Historias del coronavirus (I)

Artículo de opinión de Francisco Penalva Aracil

El pasado mes de abril tan siniestro, la enfermedad y la muerte acechaban por las esquinas. Tomas era uno más en el pueblo que sufría esta extraña y macabra situación que estábamos viviendo; Confinados en nuestras casas sin poder salir, solo para lo imprescindible. Escuchando y viendo noticias constantes, muchas de ellas repetidas machaconamente, de contagios y muertes en el país por culpa de la covid de los cojones como decía él. Oficialmente el covid-19, un desconocido e invasor virus, que se extiende por todo el mundo, y que venía de China, como casi todo.

El la llamaba la covid con familiaridad, como si hablara de la María, una buena mujer a la que conocía de toda la vida, -no siendo consciente de la diferencia entre una cosa y otra-. Una pandemia que le estaba fastidiando la vida a él, y a todos sus paisanos que estaban encerrados con miedo, y muchos de ellos  asomándose por la ventana sin abrirla, por si entraba en su casa como un ladrón de la salud.
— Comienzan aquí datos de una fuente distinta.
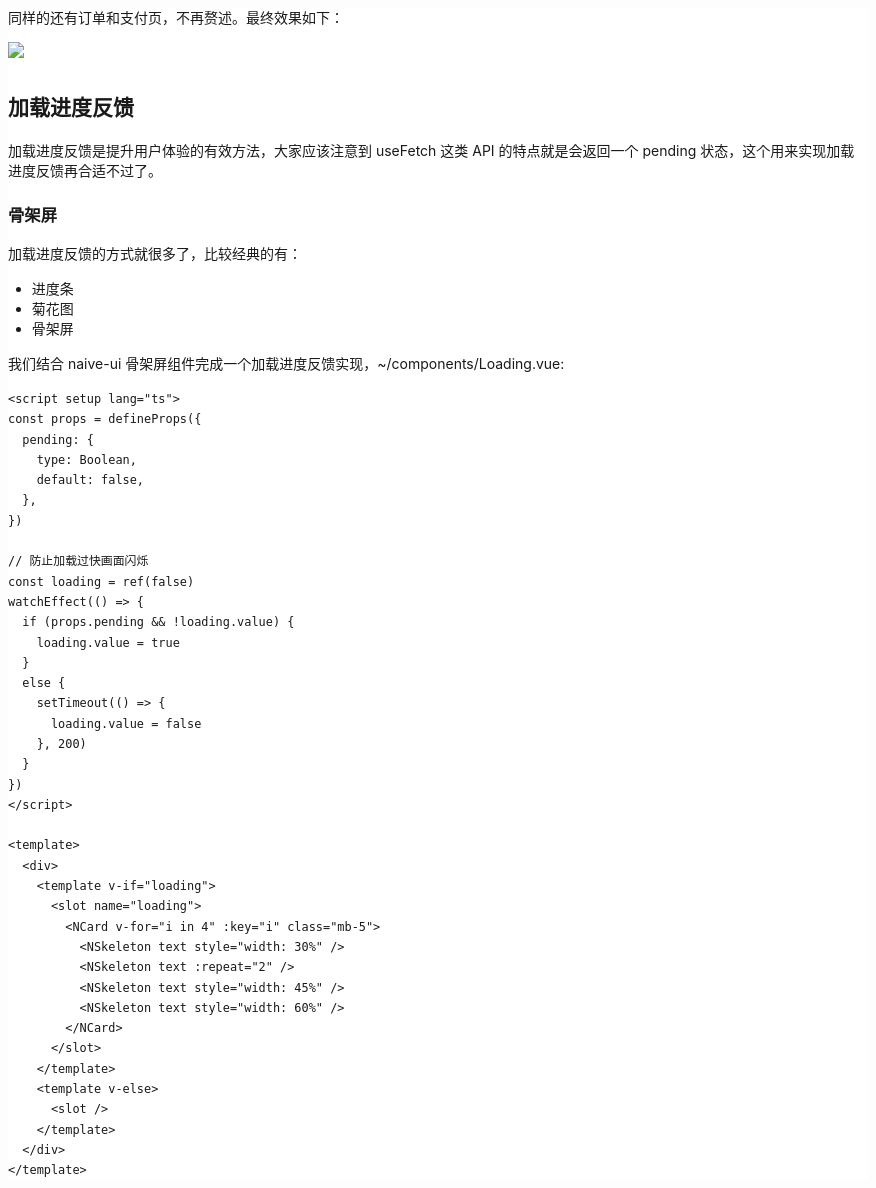
同样的还有订单和支付页，不再赘述。最终效果如下：

![](img\32\5.image)

## 加载进度反馈

加载进度反馈是提升用户体验的有效方法，大家应该注意到 useFetch 这类 API 的特点就是会返回一个 pending
状态，这个用来实现加载进度反馈再合适不过了。

### 骨架屏

加载进度反馈的方式就很多了，比较经典的有：

  * 进度条
  * 菊花图
  * 骨架屏

我们结合 naive-ui 骨架屏组件完成一个加载进度反馈实现，~/components/Loading.vue:

    
    
    <script setup lang="ts">
    const props = defineProps({
      pending: {
        type: Boolean,
        default: false,
      },
    })
    
    // 防止加载过快画面闪烁
    const loading = ref(false)
    watchEffect(() => {
      if (props.pending && !loading.value) {
        loading.value = true
      }
      else {
        setTimeout(() => {
          loading.value = false
        }, 200)
      }
    })
    </script>
    
    <template>
      <div>
        <template v-if="loading">
          <slot name="loading">
            <NCard v-for="i in 4" :key="i" class="mb-5">
              <NSkeleton text style="width: 30%" />
              <NSkeleton text :repeat="2" />
              <NSkeleton text style="width: 45%" />
              <NSkeleton text style="width: 60%" />
            </NCard>
          </slot>
        </template>
        <template v-else>
          <slot />
        </template>
      </div>
    </template>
Harto de esta situación que le producía entre otras cosas claustrofobia y mala leche, decidió salir a la calle. No había nadie, solo un inquietante silencio que le rodeaba le caía encima, sintiendo una sensación de tristeza y desolación. Ver el pueblo así, era quizá peor que estar dentro de tu casa. La Glorieta, estaba sin gente, y al ver los bancos vacíos recordó los buenos momentos relajados, a veces divertidos, que se sentaba allí con su amigo Alberto y algún otro, a hablar de sus cosas y practicar aquello tan nuestro de: “ Tan recordes de cuam…, “. Y los columpios de los niños cerrados con cintas de la policía local puestas al revés, seria por los nervios.

Hasta que una noche ya desesperado, se le ocurrió irse con su viejo coche a la montaña del Cid. Allí estuvo hasta la madrugada. Encontrado esa soledad deseada serena, casi feliz, que no tenía en el pueblo.

En aquel lugar tan noveldero, las noches estaban perfumadas por el aroma de las matas de tomillo y romero. Eran tranquilas, profundas, solo alteradas por algún animal de monte que salía de su madriguera para recorrer los tiernos arbustos en busca de comida. O los ladridos de los perros.

Observando la luna las estrellas, y las luces de los pueblos del Valle del Vinalopó parpadeando en la lejanía, reflexionaba sobre lo que estarían haciendo en aquellos momentos sus habitantes. Dormir, no creo, la preocupación de la mayoría de ellos de no caer enfermos por el coronavirus, se lo impediría.

Esta buena costumbre de subir al Cid de noche la practico todos los jueves. Era su forma de escaparse liberarse, en cierto modo de volver a vivir en libertad la naturaleza. Uno de esos días ya amaneciendo, lo vio un guardia rural, que se le acerco sorprendido al verlo, guardando las distancias le dijo que allí no se podía estar, pues como debía de saber estaba prohibido salir de casa, y que se pusiera la mascarilla. Al decirle lo de la mascarilla Tomas no pudo evitar una sonora carcajada, que hizo despertarse y echar a volar a los pájaros que dormían alrededor. El guardia al principio lo miro serio, pero al instante se puso a reír también, consciente de la fardacha o tontería que es lo mismo, que acababa de decir. Ponerse una mascarilla estando solo en la montaña.